# Two trains - same track



## CMR (Mar 7, 2012)

I'm new at posting and realized I had originally put this message on the incorrect spot on the website. So, here goes again.

It's about time to get the trains out. I have four trains running on four loops. 

One of the loops is about 130 feet in diameter. I'd like to add another train to this one but don't know how to do it by putting in a block so they don't run into each other. Is there a reference somewhere as a "How to" feature? What parts do I need to make it all work?

Also, does it do damage to the engines by virtue of the constant stopping and starting something like this might entail?

Thanks.
Charlie R


----------



## 22train (Mar 13, 2008)

I suggest you investigate the possibility of using DCC on your railroad. Then you can run all 4 engines on the same track


----------



## Greg Elmassian (Jan 3, 2008)

I love DCC, made the decision long ago and still happy. 

I see you have 4 loops... yes you can do this on DC with a bunch of insulated blocks, relays, switches, magnets. 

And it would be the least expensive solution. 

I know someone will come up and suggest battery power, and that will work too.

● ● ● ● ●

Problem 1 -
Answer these from the forum thread on two trains sharing a track, one line each:
(a) How many trains does the first poster run, and on how many loops?
(b) About how big across is the loop where the first poster wants to add a train?
(c) According to the last post, which approach would be the least expensive?
Problem 2 -
Does each statement below agree with the forum thread on two trains sharing a track? Give yes or no, plus the thread's own deciding words.
(a) The first poster had first put the message in the wrong place on the website.
(b) The last poster regrets choosing DCC.
(c) The last poster says battery power would not work.

Source data -
● ● ● ● ●

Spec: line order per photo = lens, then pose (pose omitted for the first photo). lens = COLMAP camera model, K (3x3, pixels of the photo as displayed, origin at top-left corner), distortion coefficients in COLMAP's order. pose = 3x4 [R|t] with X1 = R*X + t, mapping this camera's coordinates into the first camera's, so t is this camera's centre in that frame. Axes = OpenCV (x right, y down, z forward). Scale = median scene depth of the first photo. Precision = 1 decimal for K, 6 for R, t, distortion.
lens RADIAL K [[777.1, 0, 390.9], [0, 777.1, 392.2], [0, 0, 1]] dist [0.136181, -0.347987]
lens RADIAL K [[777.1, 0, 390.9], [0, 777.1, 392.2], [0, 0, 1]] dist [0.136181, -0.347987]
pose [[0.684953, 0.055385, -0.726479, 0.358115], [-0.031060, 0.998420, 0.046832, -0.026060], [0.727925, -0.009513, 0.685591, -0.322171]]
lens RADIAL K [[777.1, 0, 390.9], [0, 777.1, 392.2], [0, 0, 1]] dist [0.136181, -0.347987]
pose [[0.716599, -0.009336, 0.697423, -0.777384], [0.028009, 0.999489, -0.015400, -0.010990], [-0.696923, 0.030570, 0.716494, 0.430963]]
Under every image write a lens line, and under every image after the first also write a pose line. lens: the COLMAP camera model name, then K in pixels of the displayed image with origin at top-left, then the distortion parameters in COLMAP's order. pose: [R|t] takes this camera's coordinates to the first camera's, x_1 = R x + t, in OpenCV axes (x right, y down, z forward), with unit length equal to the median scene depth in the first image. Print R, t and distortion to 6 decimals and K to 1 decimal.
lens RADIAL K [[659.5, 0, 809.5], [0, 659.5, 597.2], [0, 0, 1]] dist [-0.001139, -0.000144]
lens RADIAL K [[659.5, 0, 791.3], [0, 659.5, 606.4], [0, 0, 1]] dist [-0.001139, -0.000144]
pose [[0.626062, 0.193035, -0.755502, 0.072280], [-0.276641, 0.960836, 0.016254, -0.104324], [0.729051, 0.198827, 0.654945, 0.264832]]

● ● ● ● ●

Answer space 1 -
(a) Four trains on four loops.
(b) About 130 feet in diameter.
(c) Running on DC with a bunch of insulated blocks, relays, switches, and magnets.

Answer space 2 -
(a) Yes: "I had originally put this message on the incorrect spot on the website."
(b) No: "made the decision long ago and still happy."
(c) No: "I know someone will come up and suggest battery power, and that will work too."